- USS Page County (LST-1076) underway, date and place unknown

History

United States
- Name: USS LST-1076
- Builder: Bethlehem Hingham Shipyard, Hingham, Massachusetts
- Laid down: 16 March 1945
- Launched: 14 April 1945
- Commissioned: 1 May 1945
- Decommissioned: 13 June 1946
- Renamed: USS Page County (LST-1076), 1 July 1955
- Recommissioned: 28 November 1960
- Decommissioned: 5 March 1971
- Stricken: 15 April 1978
- Honors and awards: 5 campaign stars (Vietnam)
- Fate: Transferred to Greece, 1971; Sold outright, 1 July 1978;
- Stricken: 15 April 1978

Greece
- Name: Kriti
- Acquired: 1971
- Identification: L171
- Fate: Unknown

General characteristics
- Class & type: LST-542-class tank landing ship
- Displacement: 1,625 long tons (1,651 t) light; 4,080 long tons (4,145 t) full;
- Length: 328 ft (100 m)
- Beam: 50 ft (15 m)
- Draft: Unloaded :; 2 ft 4 in (0.71 m) forward; 7 ft 6 in (2.29 m) aft; Loaded :; 8 ft 2 in (2.49 m) forward; 14 ft 1 in (4.29 m) aft;
- Propulsion: 2 × General Motors 12-567 diesel engines, two shafts, twin rudders
- Speed: 12 knots (22 km/h; 14 mph)
- Boats & landing craft carried: 2 × LCVPs
- Troops: 16 officers, 147 enlisted men
- Complement: 7 officers, 104 enlisted men
- Armament: 8 × 40 mm guns; 12 × 20 mm guns;

= USS Page County =

1945 LST-542-class tank landing ship

USS Page County (LST-1076) was a built for the United States Navy during World War II. Named for counties in Iowa and Virginia, she was the only U.S. Naval vessel to bear the name. Initially known only as LST-1076, the ship was deactivated following the war. Renamed Page County in 1955, the ship was reactivated in 1960 and saw service during the Vietnam War. Decommissioned in 1971, Page County was transferred to the Hellenic Navy and renamed Kriti. Her fate is unknown.

==Service history==
Originally laid down as LST-1076 on 16 March 1945 by the Bethlehem Hingham Shipyard, Hingham, Massachusetts, the ship was launched on 14 April 1945, sponsored by Mrs. Lillian J. Ostler. LST-1076 was commissioned on 1 May 1945.

After shakedown in Chesapeake Bay, LST–1076 embarked troops in New York and sailed, 14 June 1945, for Pearl Harbor. She arrived Pearl Harbor on 19 July and began several weeks of rigorous training in the Hawaiian operating areas. LST–1076 stood out from Pearl Harbor on 29 August loaded with occupation troops bound for Sasebo, Japan. She disembarked her passengers on 22 September and by 17 October, she was returning to the United States with war veterans. She arrived at San Diego on 11 December and shortly thereafter went into overhaul. LST–1076 was sent to Vancouver, Washington in April 1946 for inactivation, and decommissioned on 13 June to be assigned to the Columbia Group of the U.S. Pacific Reserve Fleet.

===1960-1966===
Named USS Page County (LST-1076) on 1 July 1955 the LST remained at Astoria, Oregon on the Columbia River until July 1960 when she was towed to San Diego for modernization and reactivation. Page County was recommissioned on 28 November 1960 and following shakedown carried out local operations off the coast of Southern California through 1961.

**SHORT PROBLEM 1:**
Copy out the entries word for word, starting from their first line and ending with the line that contains "chart [1130, 696, 1206, 769]", including that line.

**DATA ROWS:**

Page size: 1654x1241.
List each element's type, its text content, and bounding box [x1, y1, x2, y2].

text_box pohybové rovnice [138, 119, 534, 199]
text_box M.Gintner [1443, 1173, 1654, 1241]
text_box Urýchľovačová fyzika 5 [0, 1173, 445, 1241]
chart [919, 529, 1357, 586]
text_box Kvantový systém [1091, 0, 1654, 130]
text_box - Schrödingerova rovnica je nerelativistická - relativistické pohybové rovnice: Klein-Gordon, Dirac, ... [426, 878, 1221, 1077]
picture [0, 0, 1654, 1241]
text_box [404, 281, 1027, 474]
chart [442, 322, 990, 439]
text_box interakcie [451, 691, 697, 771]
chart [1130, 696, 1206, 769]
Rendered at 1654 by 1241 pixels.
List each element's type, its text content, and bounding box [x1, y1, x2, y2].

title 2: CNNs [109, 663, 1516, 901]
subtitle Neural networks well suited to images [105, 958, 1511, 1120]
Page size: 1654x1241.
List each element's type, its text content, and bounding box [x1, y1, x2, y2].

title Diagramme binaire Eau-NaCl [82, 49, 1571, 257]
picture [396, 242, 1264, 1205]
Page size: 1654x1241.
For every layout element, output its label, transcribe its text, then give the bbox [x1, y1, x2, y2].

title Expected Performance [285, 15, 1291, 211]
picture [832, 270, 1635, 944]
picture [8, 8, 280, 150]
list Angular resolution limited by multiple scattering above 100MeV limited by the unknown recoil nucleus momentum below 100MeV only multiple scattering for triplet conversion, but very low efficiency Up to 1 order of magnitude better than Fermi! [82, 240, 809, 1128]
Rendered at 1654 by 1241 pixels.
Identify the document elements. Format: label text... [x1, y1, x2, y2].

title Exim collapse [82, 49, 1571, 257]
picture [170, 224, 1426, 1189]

**SHORT PROBLEM 2:**
In the article on USS Page County, what name did the Hellenic Navy give the ship?

**FULL OUTPUT 1:**
Page size: 1654x1241.
List each element's type, its text content, and bounding box [x1, y1, x2, y2].

text_box pohybové rovnice [138, 119, 534, 199]
text_box M.Gintner [1443, 1173, 1654, 1241]
text_box Urýchľovačová fyzika 5 [0, 1173, 445, 1241]
chart [919, 529, 1357, 586]
text_box Kvantový systém [1091, 0, 1654, 130]
text_box - Schrödingerova rovnica je nerelativistická - relativistické pohybové rovnice: Klein-Gordon, Dirac, ... [426, 878, 1221, 1077]
picture [0, 0, 1654, 1241]
text_box [404, 281, 1027, 474]
chart [442, 322, 990, 439]
text_box interakcie [451, 691, 697, 771]
chart [1130, 696, 1206, 769]

**FULL OUTPUT 2:**
Kriti